# Stocking Level for new set up



## MartinLB (Apr 13, 2014)

My tank is 195 litres, I have two fish - tank bred percula clownfish and two corals. I want to plan carefully and take my time stocking the tank. The clownfish have been in for a week, are feeding well and are very active. One of the corals has just "shed" - and has now opened fully and is very colourful. Any advice for future stocking?


----------



## AndrewM21 (Mar 4, 2012)

MartinLB said:


> My tank is 195 litres, I have two fish - tank bred percula clownfish and two corals. I want to plan carefully and take my time stocking the tank. The clownfish have been in for a week, are feeding well and are very active. One of the corals has just "shed" - and has now opened fully and is very colourful. Any advice for future stocking?


It depends on what you're looking for; what you prefer. There are so many different species of salwater fish that it's impossible to list all of the options you have available to you.

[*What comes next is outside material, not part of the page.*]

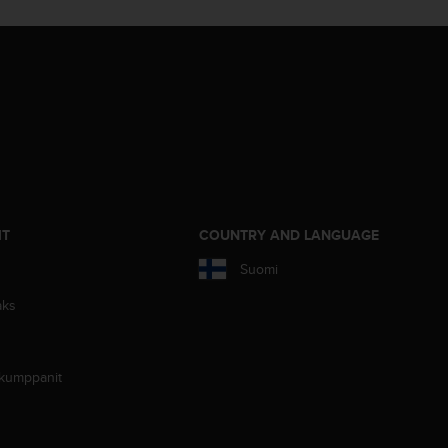
IT
COUNTRY AND LANGUAGE
Suomi
aks
 kumppanit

You could go with a good school of blue/green reef chromis, but be careful when you go to pick these out and make sure you don't get the aggressive chromis (like the lemons); Six Line Wrasse; FireFish (Picky Eater though!); Royal Gramma; 

You have a wide variety of options available to you, so it depends on what you're personal preferences are really.


----------



## FrightyDog (Apr 16, 2013)

Hmm well I always suggest a Diamond Watchman Goby. They (Need sand) turn your sand over which keeps it a pretty white. They are also pretty territorial to other gobies and other bottom dwellers like wrasses. If you want to risk your coral, a dwarf angelfish of some sort could work. They are semi aggressive, so make sure you get to know how passive your fish are. My tomato clowns were aggressive until I brought in my Coral Beauty which now intimidates them into the corner. I don't necessarily like that, but the clowns killed my other fish so whatever. Lemonpeel seem to be the most docile of the bunch. Again though, your coral has a big chance of getting nipped, I risked it, but most wouldn't. You could also try a school of pajama cardinalfish (or any cardinalfish). They don't swim much and won't school without aggressive fish. Another choice is a firefish, or small (3) group of dartfish (zebra/scissortail). Royal Gramma Basslets are the Bicolor Dottyback's gentle cousin with a spot. Stunning and peaceful. One blenny could work, but in a tank with no algae, you would have to provide seaweed strips. BOTTOM LINE. My tank setup would look like this;
2x percula clownfish
1x royal gramma basslet
5x Pajama Cardinalfish
1x Diamond watchman goby
with cleanup crew of;
Fire shrimp
5x Snails
3x Nassarius Snails
10x hermit crabs
But again that is me. Many may disagree, but it is all opinion.


----------



## badxgillen (Aug 20, 2010)

There are some pretty crazy fish out there. You could look at some of the shrimp gobies such as the watchmens with the symbiotic pistol shrimp partners. There are some nice flasher wrasses too. Keep your tank covered.


----------



## MartinLB (Apr 13, 2014)

Thanks for your advice


----------



## MartinLB (Apr 13, 2014)

Do you think my tank is too small for fish such as tangs?


----------